How Shopee Builds an E‑Commerce Knowledge Graph and Leverages Large Models

Overview

For any e‑commerce platform, products are the core link between buyers and sellers. Shopee identifies three key problems: matching buyer intent with seller information, unifying diverse seller expressions, and aligning products across multiple markets and languages.

Why Knowledge Graphs?

Deep learning and large models excel at many tasks but suffer from poor interpretability, high data and compute requirements, and hallucination. Knowledge graphs, composed of entities, relations, and attributes, offer stronger interpretability and structured representation, though they are harder to build and have limited generalization.

Benefits of a Unified Product Knowledge Graph

Improves buyer experience through cross‑product comparison and multi‑dimensional attribute extraction.

Helps sellers deduplicate listings, optimize quality, and receive market‑specific recommendations.

Reduces platform operational costs by aggregating product management, enabling efficient cross‑market analysis and category expansion.

Construction Challenges

Shopee faces four major difficulties:

Multi‑source, heterogeneous information (e.g., varied expressions like "ready stock" across regions).

Inconsistent data quality (misspellings, missing or redundant fields).

Domain‑specific knowledge requirements (e.g., interpreting "50CC" for motorcycles).

Massive scale (billions of items across eight markets and six languages).

Basic Framework

The pipeline follows three steps: information extraction, knowledge fusion, and knowledge processing. Data sources include product detail pages, structured attributes, free‑text descriptions, and buyer reviews.

Information Extraction

Before extraction, Shopee defines an ontology with two layers: a foundational layer (categories L1‑L5, key and sales attributes) and a combinatorial layer (scenes, tags, standard products). Extraction challenges include noisy images, ambiguous text, and multilingual content. Solutions involve:

Text quality assessment using rule‑based heuristics and multi‑task models that jointly classify titles and extract keywords.

Image quality scoring based on resolution, presence of multiple entities, text overlay, and background clutter.

Cross‑modal verification using multimodal models such as ALBEF and BLIP, fine‑tuned for e‑commerce categories.

Knowledge Fusion

Entity disambiguation is tackled for both categories and attributes. Techniques include edit‑distance and semantic similarity for misspellings, multilingual embeddings for cross‑language alignment, and synonym models based on LabSE. Attribute value standardization considers popularity, perplexity, and expressive power to select canonical terms.

Knowledge Processing

Two complementary tasks are performed:

Reasoning and inconsistency detection: using rule‑based association mining and knowledge‑graph embedding inference to validate extracted facts (e.g., brand‑model consistency).

Graph completion via inductive and analogical reasoning, extending relations to unseen entities.

Applications

Knowledge graphs are integrated into search (enhancing query understanding and recall), recommendation (providing fine‑grained category signals), and operations (offering sellers data‑driven quality suggestions, supporting assortment planning, and enabling multi‑modal product generation). Large language models are also explored for AI assistants, automated product description generation, and multimodal content creation.

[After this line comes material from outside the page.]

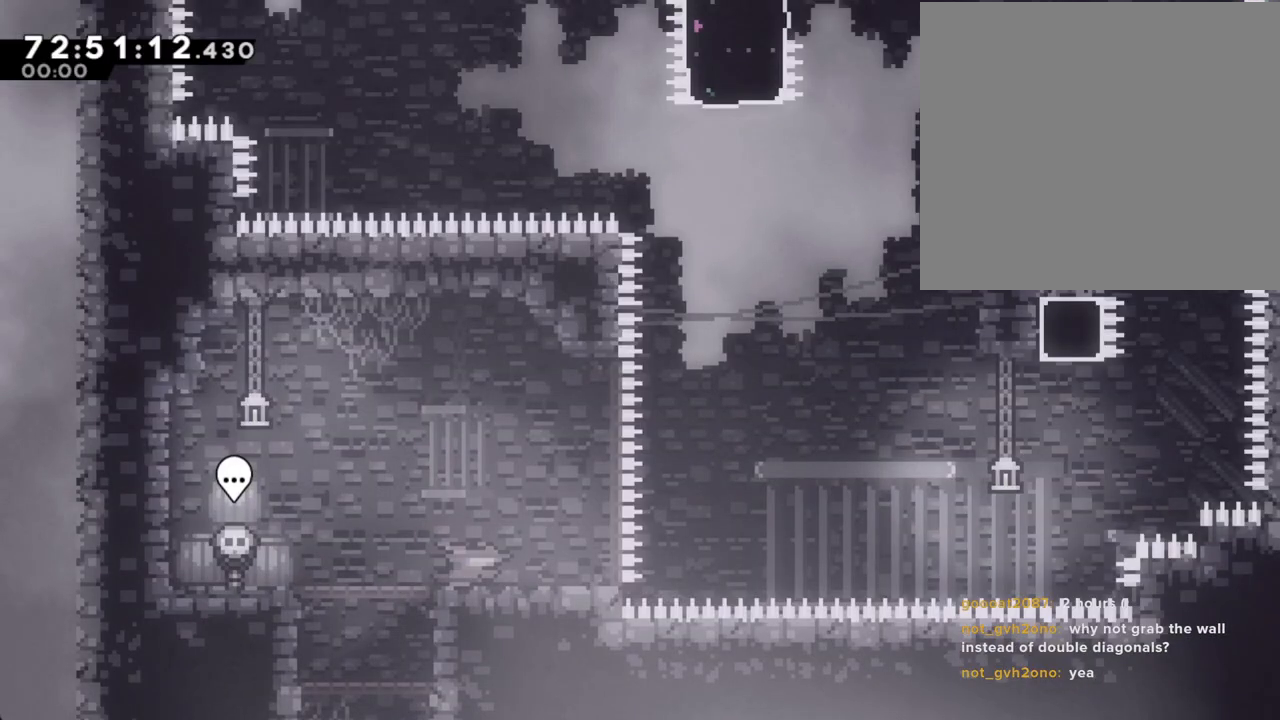
{"buttons": ["A"], "left_stick": "up-right", "right_stick": "center", "events": [[50, "X", "up"], [100, "A", "down"], [268, "left_stick", "up-right"]]}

Knowledge Graph & Large Model Integration

Three integration patterns are discussed: feeding the graph into LLMs, using LLMs to enrich the graph, and joint training. Challenges include rapid product turnover, real‑time graph updates via Retrieval‑Augmented Generation, and inference speed optimization through model quantization and selective layer execution.

Q&A Highlights

Quality scoring can be performed with language models if the scoring criteria are well defined.

Entity disambiguation benefits from domain knowledge, logistics consistency checks, and contextual cues.

Few‑shot prompting and chain‑of‑thought reasoning help LLMs extract knowledge from limited data.

No single off‑the‑shelf tool exists for bidirectional graph‑LLM pipelines; research literature should be consulted.

Directly linking a massive product catalog to an LLM is impractical; selective input strategies are required.